> _Prompt_: Once every line in the data below has been checked for "waste", give the number of lines that hold it, and only that.

(Extracted page text data)
·····

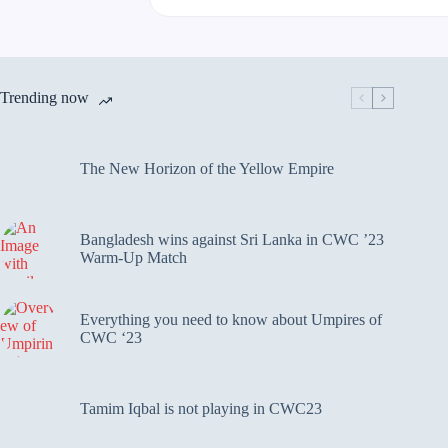
Trending now
The New Horizon of the Yellow Empire
Bangladesh wins against Sri Lanka in CWC ’23
Warm-Up Match
Everything you need to know about Umpires of
CWC ‘23
Tamim Iqbal is not playing in CWC23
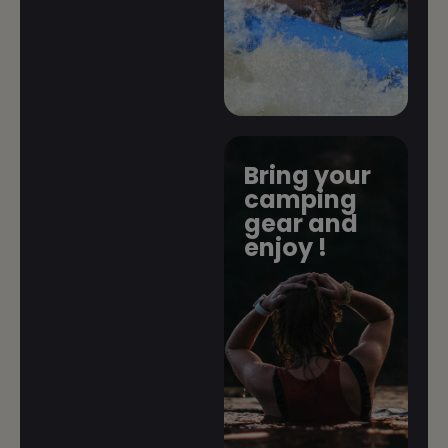
Bring your
camping
gear and
enjoy !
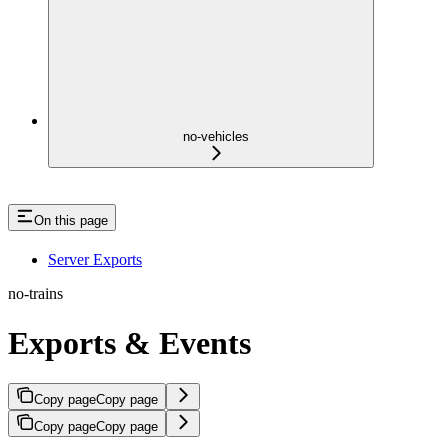
no-vehicles
On this page
Server Exports
no-trains
Exports & Events
Copy page
Copy page
Copy page
Copy page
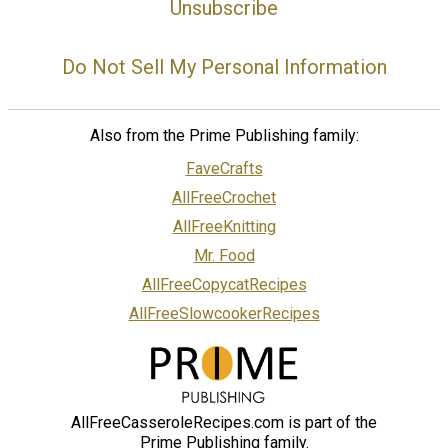
Unsubscribe
Do Not Sell My Personal Information
Also from the Prime Publishing family:
FaveCrafts
AllFreeCrochet
AllFreeKnitting
Mr. Food
AllFreeCopycatRecipes
AllFreeSlowcookerRecipes
AllFreeCasseroleRecipes.com is part of the
Prime Publishing family.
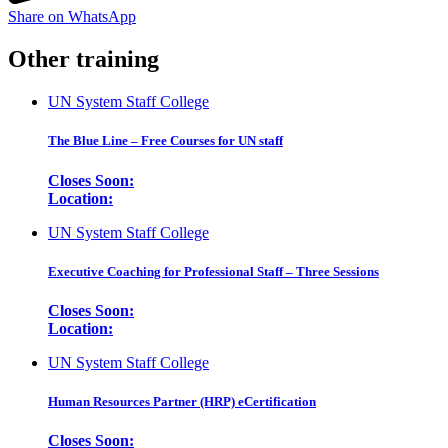
Share on WhatsApp
Other training
UN System Staff College
The Blue Line – Free Courses for UN staff
Closes Soon:
Location:
UN System Staff College
Executive Coaching for Professional Staff – Three Sessions
Closes Soon:
Location:
UN System Staff College
Human Resources Partner (HRP) eCertification
Closes Soon:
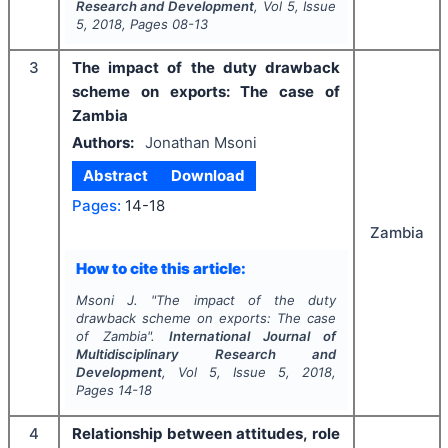
Research and Development
, Vol
5
, Issue
5
,
2018
, Pages
08-13
3
The impact of the duty drawback
scheme on exports: The case of
Zambia
Authors:
Jonathan Msoni
Abstract
Download
Pages:
14-18
Zambia
How to cite this article:
Msoni J.
"
The impact of the duty
drawback scheme on exports: The case
of Zambia".
International Journal of
Multidisciplinary Research and
Development
, Vol
5
, Issue
5
,
2018
,
Pages
14-18
4
Relationship between attitudes, role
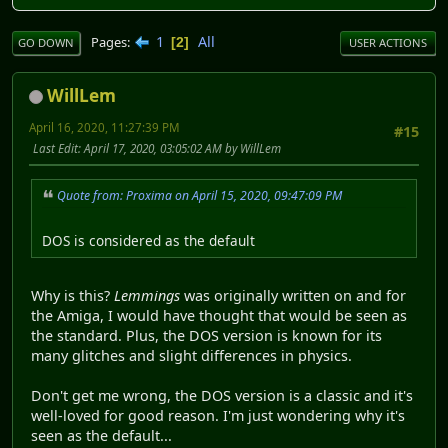
1
All
Pages
2
GO DOWN
USER ACTIONS
WillLem
April 16, 2020, 11:27:39 PM
#15
Last Edit
: April 17, 2020, 03:05:02 AM by WillLem
Quote from: Proxima on April 15, 2020, 09:47:09 PM
DOS is considered as the default
Why is this?
Lemmings
was originally written on and for
the Amiga, I would have thought that would be seen as
the standard. Plus, the DOS version is known for its
many glitches and slight differences in physics.
Don't get me wrong, the DOS version is a classic and it's
well-loved for good reason. I'm just wondering why it's
seen as the default...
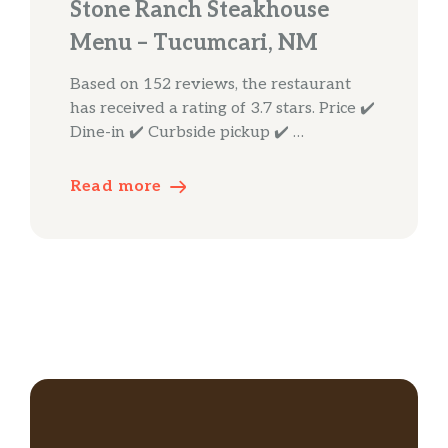
Stone Ranch Steakhouse
Menu – Tucumcari, NM
Based on 152 reviews, the restaurant
has received a rating of 3.7 stars. Price ✔️
Dine-in ✔️ Curbside pickup ✔️ …
Read more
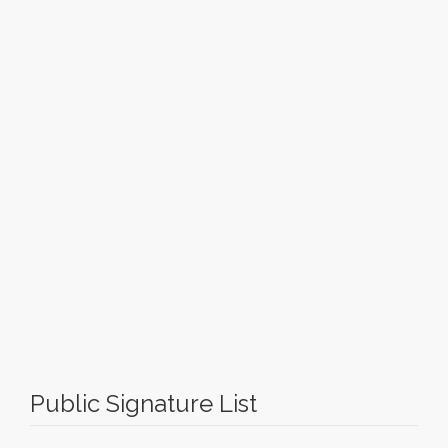
Public Signature List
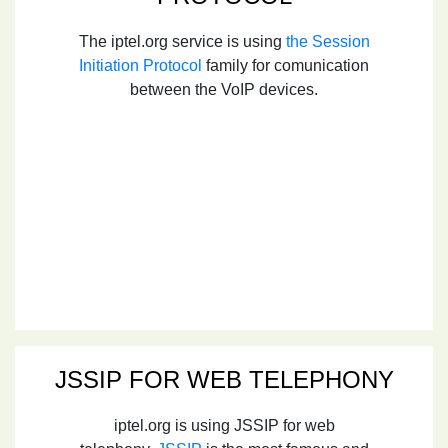
The iptel.org service is using
the Session
Initiation Protocol
family for comunication
between the VoIP devices.
JSSIP FOR WEB TELEPHONY
iptel.org is using JSSIP for web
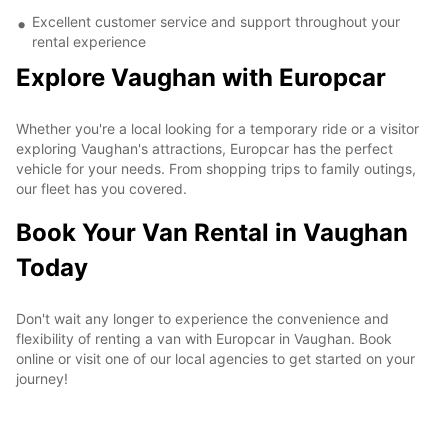
Excellent customer service and support throughout your
rental experience
Explore Vaughan with Europcar
Whether you're a local looking for a temporary ride or a visitor
exploring Vaughan's attractions, Europcar has the perfect
vehicle for your needs. From shopping trips to family outings,
our fleet has you covered.
Book Your Van Rental in Vaughan
Today
Don't wait any longer to experience the convenience and
flexibility of renting a van with Europcar in Vaughan. Book
online or visit one of our local agencies to get started on your
journey!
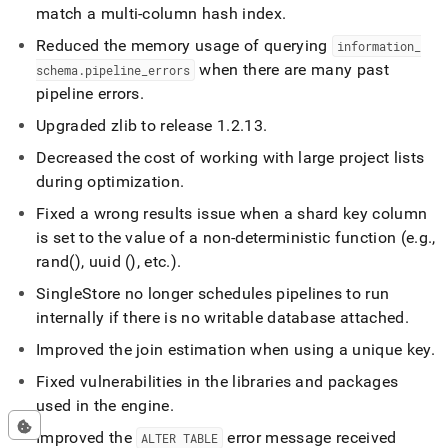
match a multi-column hash index
.
Reduced the memory usage of querying
information
_
when there are many past
schema
.
pipeline
_
errors
pipeline errors
.
Upgraded zlib to release 1
.
2
.
13
.
Decreased the cost of working with large project lists
during optimization
.
Fixed a wrong results issue when a shard key column
is set to the value of a non-deterministic function (e
.
g
.
,
rand(), uuid (), etc
.
)
.
SingleStore
no longer schedules pipelines to run
internally if there is no writable database attached
.
Improved the join estimation when using a unique key
.
Fixed vulnerabilities in the libraries and packages
used in the engine
.
Improved the
error message received
ALTER TABLE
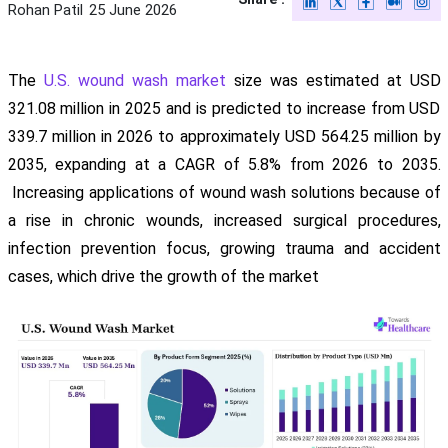
Rohan Patil
25 June 2026
The
U.S. wound wash market
size was estimated at USD
321.08 million in 2025 and is predicted to increase from USD
339.7 million in 2026 to approximately USD 564.25 million by
2035, expanding at a CAGR of 5.8% from 2026 to 2035.
Increasing applications of wound wash solutions because of
a rise in chronic wounds, increased surgical procedures,
infection prevention focus, growing trauma and accident
cases, which drive the growth of the market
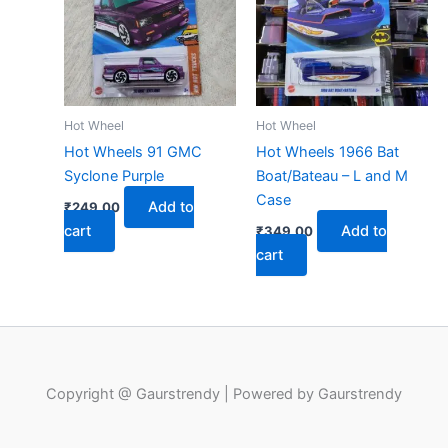
Hot Wheel
Hot Wheel
Hot Wheels 91 GMC
Hot Wheels 1966 Bat
Syclone Purple
Boat/Bateau – L and M
Case
Add to
₹
249.00
cart
Add to
₹
349.00
cart
Copyright @ Gaurstrendy | Powered by Gaurstrendy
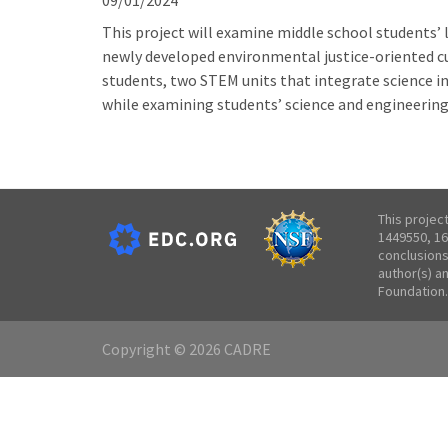
09/01/2024
This project will examine middle school students’ 
newly developed environmental justice-oriented cu
students, two STEM units that integrate science i
while examining students’ science and engineering
This projec
1449550, 16
conclusions
author(s) a
Foundation.
Copyright © 2026 CADRE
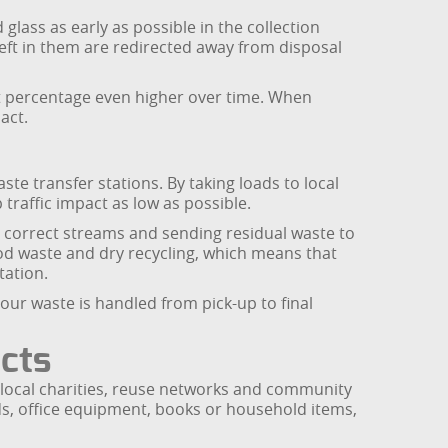
glass as early as possible in the collection
 left in them are redirected away from disposal
at percentage even higher over time. When
act.
e transfer stations. By taking loads to local
traffic impact as low as possible.
he correct streams and sending residual waste to
ood waste and dry recycling, which means that
tation.
your waste is handled from pick-up to final
ects
h local charities, reuse networks and community
ods, office equipment, books or household items,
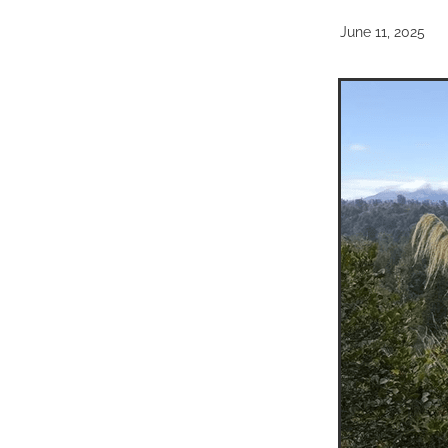
June 11, 2025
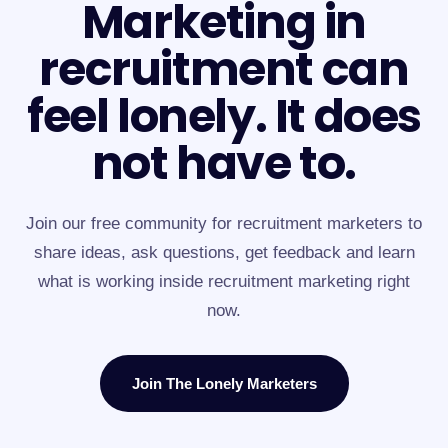
Marketing in
recruitment can
feel lonely. It does
not have to.
Join our free community for recruitment marketers to
share ideas, ask questions, get feedback and learn
what is working inside recruitment marketing right
now.
Join The Lonely Marketers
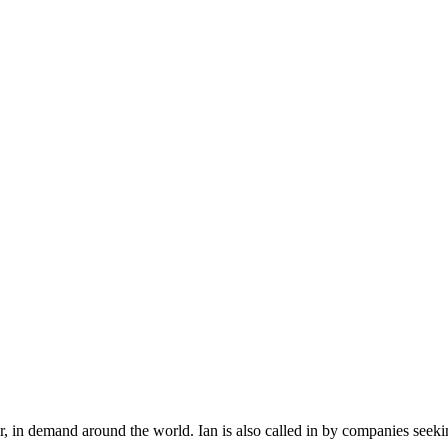
r, in demand around the world. Ian is also called in by companies seek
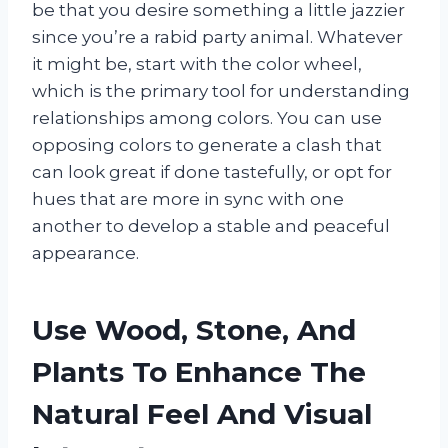
be that you desire something a little jazzier
since you’re a rabid party animal. Whatever
it might be, start with the color wheel,
which is the primary tool for understanding
relationships among colors. You can use
opposing colors to generate a clash that
can look great if done tastefully, or opt for
hues that are more in sync with one
another to develop a stable and peaceful
appearance.
Use Wood, Stone, And
Plants To Enhance The
Natural Feel And Visual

·····

> _Solution for this exercise_: 3